* [Mit diesen Angaben]
a. Welche mit // eingeleiteten Kommentare stehen im Code des Auszugs zur DLL-Einbindung? Zähle alle vollständig auf.
b. Gib aus der Auflistung den Teil wieder, der mit der Zeile beginnt, die „left hip: (531, 380, -3)“ enthält, und mit der Zeile endet, die „right ankle: (626, 459, 13)“ enthält. Beide Zeilen gehören dazu.

* [Vorliegender Auszug]
•••
Um eine DLL unter C/C++/C# einzubinden, brauchts gar nicht so viel Code:

#include <windows.h>
 #include <stdio.h>

 // Definition der DLL-Funktion, die verwendet werden soll
 typedef double (*AddNumbers)(double, double);

 int main () {
 	AddNumbers function;
 	double result;

 	// DLL Datei laden
 	HINSTANCE hinstLib = LoadLibrary("MyDll.dll");

 	if (hinstLib) {
 		// Die Einsprungadresse abfragen
 		function = (AddNumbers) GetProcAddress(hinstLib, "AddNumbers");

 		// Die Funktion aufrufen
 		if (function)
 			result = (*function) (1,2);
                // result ist der Rückgabewert der Funktion
 		// Die DLL-Datei wieder entladen
 		BOOL fFreeResult = FreeLibrary(hinstLib);
 	} 

 	// Das Ergebnis anzeigen
 	if (!hinstLib  || !function)
 		printf("Fehler: Konnte die Funktion nicht aufrufen\n");
 	else
 		printf("Das Ergebnis ist: %f\n", result);
        return 0; 
 }

Das reicht

Lorenz


----------



## sheel (9. April 2010)

Abgesehen davon, dass das Thema vier Jahre alt ist, könnte man auch einfach die lib beim Kompilieren miteinbinden; so erspart man sich die ganze Laderei

Und C# hat rein gar nichts mit C und C++ zu tun, ausser dem Buchstaben im Namen.
Dlls werden auch anders eingebunden.


----------
•••
* [Material zur Aufgabe]
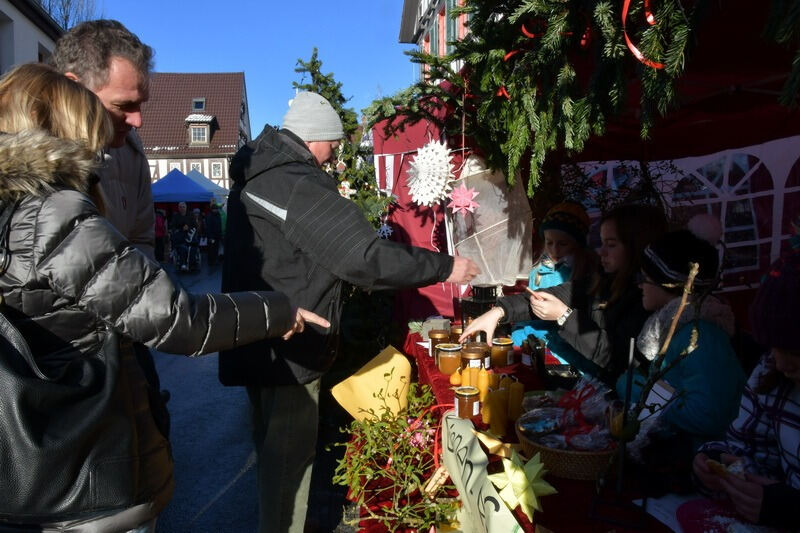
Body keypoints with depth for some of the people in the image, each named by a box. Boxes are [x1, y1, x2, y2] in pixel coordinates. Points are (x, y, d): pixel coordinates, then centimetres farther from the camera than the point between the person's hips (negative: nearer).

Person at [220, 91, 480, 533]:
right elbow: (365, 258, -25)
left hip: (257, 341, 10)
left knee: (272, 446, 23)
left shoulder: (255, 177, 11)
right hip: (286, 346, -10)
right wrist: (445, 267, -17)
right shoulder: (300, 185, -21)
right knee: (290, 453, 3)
•••
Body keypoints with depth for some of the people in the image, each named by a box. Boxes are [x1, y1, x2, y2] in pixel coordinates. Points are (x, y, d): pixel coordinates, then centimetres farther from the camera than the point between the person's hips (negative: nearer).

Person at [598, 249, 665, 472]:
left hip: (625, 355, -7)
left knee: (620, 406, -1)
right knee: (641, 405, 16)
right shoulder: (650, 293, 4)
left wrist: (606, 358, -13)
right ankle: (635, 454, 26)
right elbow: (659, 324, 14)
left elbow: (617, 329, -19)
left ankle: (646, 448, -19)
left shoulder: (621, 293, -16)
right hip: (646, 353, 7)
•••
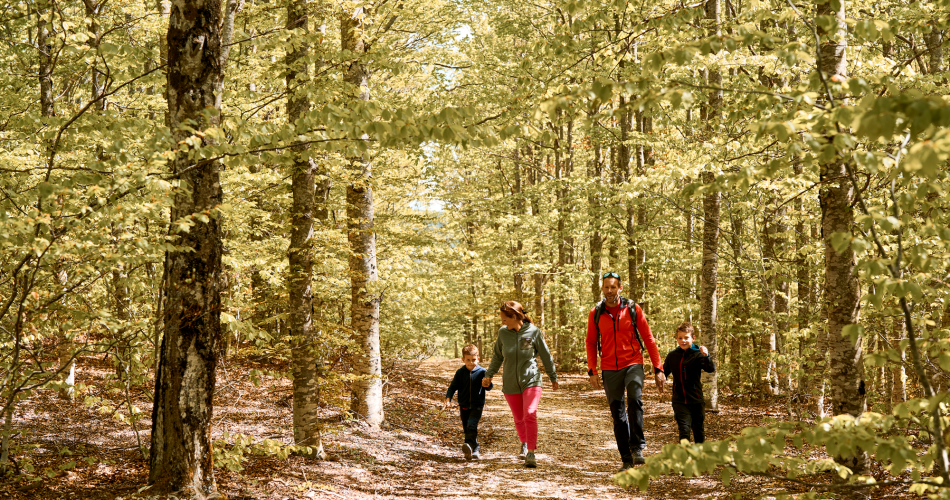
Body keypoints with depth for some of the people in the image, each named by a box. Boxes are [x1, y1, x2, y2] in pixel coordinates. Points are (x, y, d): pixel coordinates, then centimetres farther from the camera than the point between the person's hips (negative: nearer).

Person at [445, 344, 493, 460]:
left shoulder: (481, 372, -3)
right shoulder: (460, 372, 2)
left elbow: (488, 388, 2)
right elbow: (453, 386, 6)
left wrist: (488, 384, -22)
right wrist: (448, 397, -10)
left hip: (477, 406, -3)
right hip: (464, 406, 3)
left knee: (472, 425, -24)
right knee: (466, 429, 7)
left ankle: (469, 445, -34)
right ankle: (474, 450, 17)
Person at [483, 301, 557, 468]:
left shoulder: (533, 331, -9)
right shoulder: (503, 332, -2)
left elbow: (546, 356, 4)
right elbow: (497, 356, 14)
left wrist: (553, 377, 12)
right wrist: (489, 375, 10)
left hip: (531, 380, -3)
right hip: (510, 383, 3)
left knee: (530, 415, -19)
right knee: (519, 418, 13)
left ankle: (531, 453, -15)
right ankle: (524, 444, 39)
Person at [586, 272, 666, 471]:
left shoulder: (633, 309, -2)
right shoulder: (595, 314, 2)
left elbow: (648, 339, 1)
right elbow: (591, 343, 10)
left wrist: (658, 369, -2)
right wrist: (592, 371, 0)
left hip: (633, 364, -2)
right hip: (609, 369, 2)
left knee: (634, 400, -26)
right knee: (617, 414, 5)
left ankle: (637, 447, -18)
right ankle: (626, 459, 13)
•••
* [Lösungen unten]
a.
- Definition der DLL-Funktion, die verwendet werden soll
- DLL Datei laden
- Die Einsprungadresse abfragen
- Die Funktion aufrufen
- result ist der Rückgabewert der Funktion
- Die DLL-Datei wieder entladen
- Das Ergebnis anzeigen

b.
left hip: (531, 380, -3)
right hip: (510, 383, 3)
left knee: (530, 415, -19)
right knee: (519, 418, 13)
left ankle: (531, 453, -15)
right ankle: (524, 444, 39)
Person at [586, 272, 666, 471]:
left shoulder: (633, 309, -2)
right shoulder: (595, 314, 2)
left elbow: (648, 339, 1)
right elbow: (591, 343, 10)
left wrist: (658, 369, -2)
right wrist: (592, 371, 0)
left hip: (633, 364, -2)
right hip: (609, 369, 2)
left knee: (634, 400, -26)
right knee: (617, 414, 5)
left ankle: (637, 447, -18)
right ankle: (626, 459, 13)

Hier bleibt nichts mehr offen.